The plan was to see my regular obstetrician within a few hours so she could check for dilation and we could choose a date to induce labor. I was planning on a Wednesday admittance to the hospital and induction on Thursday morning.
I was early for my appointment. I strolled up to the front desk and found out that the doc had already been out looking for me. I found this odd and my heart picked up the pace. I was called back before I even got a chance to sit down and my doctor was in the room in record time. She checked for dilation….I was completely closed. We chatted a little bit about IUGR and that’s when she threw me another curveball.
“We’ve decided that your baby girl is not going to benefit from staying inside a couple of days. It actually poses a theoretical risk….Do you need to go home before going to the hospital?”
I probably gawked at her for a full minute. I felt like I had missed something. She wanted me checked into the hospital within three hours. I blankly stared at my watch. Three hours?! Three hours before showtime and I felt stunned & unprepared.
Tears of anxiety started falling as soon as my feet hit the parking lot. I updated Jacob on the new plan as I metaphorically back pedaled. “I’m not ready to be a mom. I can’t do this. I need more time…” He, on the other hand, was relieved as he was dreading the otherwise two day delay. I needed his support & comfort and I was extremely lucky that he was able to leave work immediately and meet me at the house.

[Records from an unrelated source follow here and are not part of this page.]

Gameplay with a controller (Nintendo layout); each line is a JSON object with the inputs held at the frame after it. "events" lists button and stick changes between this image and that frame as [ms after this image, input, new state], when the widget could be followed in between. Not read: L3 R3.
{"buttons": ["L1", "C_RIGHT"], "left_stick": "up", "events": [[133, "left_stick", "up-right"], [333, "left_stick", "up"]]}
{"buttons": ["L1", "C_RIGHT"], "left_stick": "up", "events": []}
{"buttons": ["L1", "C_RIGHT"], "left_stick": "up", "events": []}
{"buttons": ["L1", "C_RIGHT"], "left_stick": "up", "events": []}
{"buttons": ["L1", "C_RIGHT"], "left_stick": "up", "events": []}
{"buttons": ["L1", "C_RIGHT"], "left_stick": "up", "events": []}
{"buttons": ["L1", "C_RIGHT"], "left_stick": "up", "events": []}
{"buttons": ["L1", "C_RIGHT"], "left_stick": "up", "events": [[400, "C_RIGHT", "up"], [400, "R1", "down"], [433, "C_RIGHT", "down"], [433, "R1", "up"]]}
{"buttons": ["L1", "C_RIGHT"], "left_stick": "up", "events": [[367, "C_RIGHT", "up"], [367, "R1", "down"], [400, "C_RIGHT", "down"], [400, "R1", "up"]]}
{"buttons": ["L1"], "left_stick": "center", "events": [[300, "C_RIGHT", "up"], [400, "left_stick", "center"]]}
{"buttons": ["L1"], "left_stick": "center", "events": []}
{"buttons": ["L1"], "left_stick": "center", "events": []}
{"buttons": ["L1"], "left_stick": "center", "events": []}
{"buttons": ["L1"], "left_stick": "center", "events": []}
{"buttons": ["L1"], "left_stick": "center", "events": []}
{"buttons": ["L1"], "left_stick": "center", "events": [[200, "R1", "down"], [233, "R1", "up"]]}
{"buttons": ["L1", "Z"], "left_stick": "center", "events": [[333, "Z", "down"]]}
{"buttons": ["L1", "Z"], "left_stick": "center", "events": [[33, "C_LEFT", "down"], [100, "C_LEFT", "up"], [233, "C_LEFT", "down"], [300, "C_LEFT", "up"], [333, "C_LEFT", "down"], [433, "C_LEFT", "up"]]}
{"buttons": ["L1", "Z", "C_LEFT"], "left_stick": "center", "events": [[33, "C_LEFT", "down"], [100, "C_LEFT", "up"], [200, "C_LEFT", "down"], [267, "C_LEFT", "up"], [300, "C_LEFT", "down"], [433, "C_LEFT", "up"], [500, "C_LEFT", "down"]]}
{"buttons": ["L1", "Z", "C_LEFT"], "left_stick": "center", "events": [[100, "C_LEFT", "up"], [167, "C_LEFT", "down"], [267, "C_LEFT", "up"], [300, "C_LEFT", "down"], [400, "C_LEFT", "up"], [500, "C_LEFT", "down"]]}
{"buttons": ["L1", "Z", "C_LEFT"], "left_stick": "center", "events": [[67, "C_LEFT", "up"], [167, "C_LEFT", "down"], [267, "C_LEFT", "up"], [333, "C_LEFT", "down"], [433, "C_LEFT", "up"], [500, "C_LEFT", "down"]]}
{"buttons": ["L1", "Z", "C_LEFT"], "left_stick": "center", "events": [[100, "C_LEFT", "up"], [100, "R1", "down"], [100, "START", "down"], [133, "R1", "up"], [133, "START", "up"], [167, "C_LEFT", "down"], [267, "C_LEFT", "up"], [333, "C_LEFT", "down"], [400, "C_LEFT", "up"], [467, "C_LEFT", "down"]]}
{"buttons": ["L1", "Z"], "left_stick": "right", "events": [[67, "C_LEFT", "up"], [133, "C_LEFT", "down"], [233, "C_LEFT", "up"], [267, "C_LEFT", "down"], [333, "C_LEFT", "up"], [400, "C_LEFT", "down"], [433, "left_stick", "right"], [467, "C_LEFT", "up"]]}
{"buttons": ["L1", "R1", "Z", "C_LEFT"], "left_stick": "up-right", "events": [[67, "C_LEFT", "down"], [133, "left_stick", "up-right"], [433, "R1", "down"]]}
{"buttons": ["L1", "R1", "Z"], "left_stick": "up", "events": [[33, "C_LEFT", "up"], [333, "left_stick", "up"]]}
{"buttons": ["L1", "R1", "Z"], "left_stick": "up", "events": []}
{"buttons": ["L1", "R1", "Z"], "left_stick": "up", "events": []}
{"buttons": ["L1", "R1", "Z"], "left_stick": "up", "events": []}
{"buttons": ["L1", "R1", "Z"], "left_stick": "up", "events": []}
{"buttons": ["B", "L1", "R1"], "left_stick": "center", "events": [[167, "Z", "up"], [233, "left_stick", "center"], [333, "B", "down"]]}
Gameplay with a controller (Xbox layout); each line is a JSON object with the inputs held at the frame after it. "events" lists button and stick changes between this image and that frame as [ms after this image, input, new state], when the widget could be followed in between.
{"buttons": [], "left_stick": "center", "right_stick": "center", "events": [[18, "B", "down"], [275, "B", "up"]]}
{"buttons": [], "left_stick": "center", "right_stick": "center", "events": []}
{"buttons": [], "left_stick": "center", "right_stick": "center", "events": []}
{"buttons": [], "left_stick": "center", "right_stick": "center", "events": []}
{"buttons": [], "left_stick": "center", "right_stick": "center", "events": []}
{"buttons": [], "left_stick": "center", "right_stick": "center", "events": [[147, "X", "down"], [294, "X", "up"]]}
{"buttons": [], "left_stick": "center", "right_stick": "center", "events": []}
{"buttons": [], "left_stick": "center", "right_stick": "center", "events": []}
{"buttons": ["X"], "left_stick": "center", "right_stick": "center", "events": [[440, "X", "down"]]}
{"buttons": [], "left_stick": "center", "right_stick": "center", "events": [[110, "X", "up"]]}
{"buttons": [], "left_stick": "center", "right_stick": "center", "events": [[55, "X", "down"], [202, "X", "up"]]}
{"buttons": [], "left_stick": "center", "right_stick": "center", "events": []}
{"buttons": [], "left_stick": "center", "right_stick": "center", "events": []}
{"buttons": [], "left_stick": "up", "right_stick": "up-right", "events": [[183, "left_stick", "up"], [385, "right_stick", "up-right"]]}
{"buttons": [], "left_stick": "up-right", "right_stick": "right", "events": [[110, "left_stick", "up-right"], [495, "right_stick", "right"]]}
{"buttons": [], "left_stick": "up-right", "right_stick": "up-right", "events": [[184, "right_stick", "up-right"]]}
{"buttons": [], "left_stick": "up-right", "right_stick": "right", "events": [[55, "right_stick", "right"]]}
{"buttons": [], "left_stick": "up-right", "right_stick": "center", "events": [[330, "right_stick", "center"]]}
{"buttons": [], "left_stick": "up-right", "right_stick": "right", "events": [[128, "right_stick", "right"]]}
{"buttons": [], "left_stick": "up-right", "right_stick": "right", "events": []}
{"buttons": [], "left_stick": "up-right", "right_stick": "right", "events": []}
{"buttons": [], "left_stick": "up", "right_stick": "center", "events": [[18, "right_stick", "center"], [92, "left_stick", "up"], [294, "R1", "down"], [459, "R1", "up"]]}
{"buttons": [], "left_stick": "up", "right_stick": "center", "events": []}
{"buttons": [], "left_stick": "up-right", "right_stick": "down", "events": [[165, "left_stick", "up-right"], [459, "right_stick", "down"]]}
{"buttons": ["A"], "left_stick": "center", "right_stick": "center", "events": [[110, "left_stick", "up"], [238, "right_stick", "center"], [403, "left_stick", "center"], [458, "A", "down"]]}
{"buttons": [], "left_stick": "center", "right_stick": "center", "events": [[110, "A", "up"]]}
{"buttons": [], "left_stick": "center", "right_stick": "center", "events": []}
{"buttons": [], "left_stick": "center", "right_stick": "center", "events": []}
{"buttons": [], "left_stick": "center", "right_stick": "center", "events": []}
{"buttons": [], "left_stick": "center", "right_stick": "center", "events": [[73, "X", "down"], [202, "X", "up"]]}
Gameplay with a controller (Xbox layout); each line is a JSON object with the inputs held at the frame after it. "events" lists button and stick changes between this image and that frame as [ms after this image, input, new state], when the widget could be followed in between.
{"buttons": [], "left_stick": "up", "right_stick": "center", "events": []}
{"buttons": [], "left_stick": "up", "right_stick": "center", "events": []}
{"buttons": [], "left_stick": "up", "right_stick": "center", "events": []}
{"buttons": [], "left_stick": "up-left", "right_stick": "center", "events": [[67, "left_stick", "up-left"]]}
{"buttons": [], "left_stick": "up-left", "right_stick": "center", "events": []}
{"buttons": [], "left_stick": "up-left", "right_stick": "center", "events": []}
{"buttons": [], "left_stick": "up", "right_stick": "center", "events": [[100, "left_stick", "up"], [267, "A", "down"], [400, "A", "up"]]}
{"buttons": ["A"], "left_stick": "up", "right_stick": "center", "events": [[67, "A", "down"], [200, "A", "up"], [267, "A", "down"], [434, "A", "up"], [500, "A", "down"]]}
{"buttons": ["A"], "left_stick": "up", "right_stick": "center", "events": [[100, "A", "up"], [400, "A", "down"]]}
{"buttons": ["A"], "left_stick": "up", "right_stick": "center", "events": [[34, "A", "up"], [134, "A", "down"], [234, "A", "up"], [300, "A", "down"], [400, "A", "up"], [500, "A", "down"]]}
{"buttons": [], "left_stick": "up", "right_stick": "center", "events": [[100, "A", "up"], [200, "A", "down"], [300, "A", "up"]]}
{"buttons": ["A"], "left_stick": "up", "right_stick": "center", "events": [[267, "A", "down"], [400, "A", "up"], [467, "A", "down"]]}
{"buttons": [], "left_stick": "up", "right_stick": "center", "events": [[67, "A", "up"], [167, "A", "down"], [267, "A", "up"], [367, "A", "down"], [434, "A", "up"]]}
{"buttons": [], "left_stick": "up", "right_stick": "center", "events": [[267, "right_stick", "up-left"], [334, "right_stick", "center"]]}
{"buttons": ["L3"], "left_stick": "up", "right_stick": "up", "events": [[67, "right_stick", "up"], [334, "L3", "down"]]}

I felt like a mad woman, running around our home, collecting and straightening things. In my madness, the first tasks I completed were the dishes and putting deodorant on! (Very important, I know.) I made some calls to family and made sure the pups were taken care of. I walked in and out of the nursery about twenty times to make sure that everything was in place. I couldn’t think of what else needed to be done! Within the hour, we were gassing up the car and heading to the hospital.
I hope I never forget Jacob’s face during that drive. With his hand on mine, he looked over at me with an adrenaline filled smile and said “Doesn’t it feel like we’re in a dream?”
It was and it still is. Everything is very surreal.
I am currently laying in a hospital bed, listening to my baby girl’s whirring heartbeat on the monitors and watching my husband lounge on the couch next to me. I keep waiting to wake up in my own bed.
When did this happen? When did I become an adult that was ready to have a baby? Once upon a time, my main concern was talking my mom & dad into letting me stay up late. Then it was getting to class on time and applying for scholarships. As a matter of fact, this time two years ago, I was pumped up for my bachelorette party! All of a sudden, I am laying in a hospital, awaiting the arrival of my daughter.
I’m going to be a MOM tomorrow. I have never felt so scared in my life.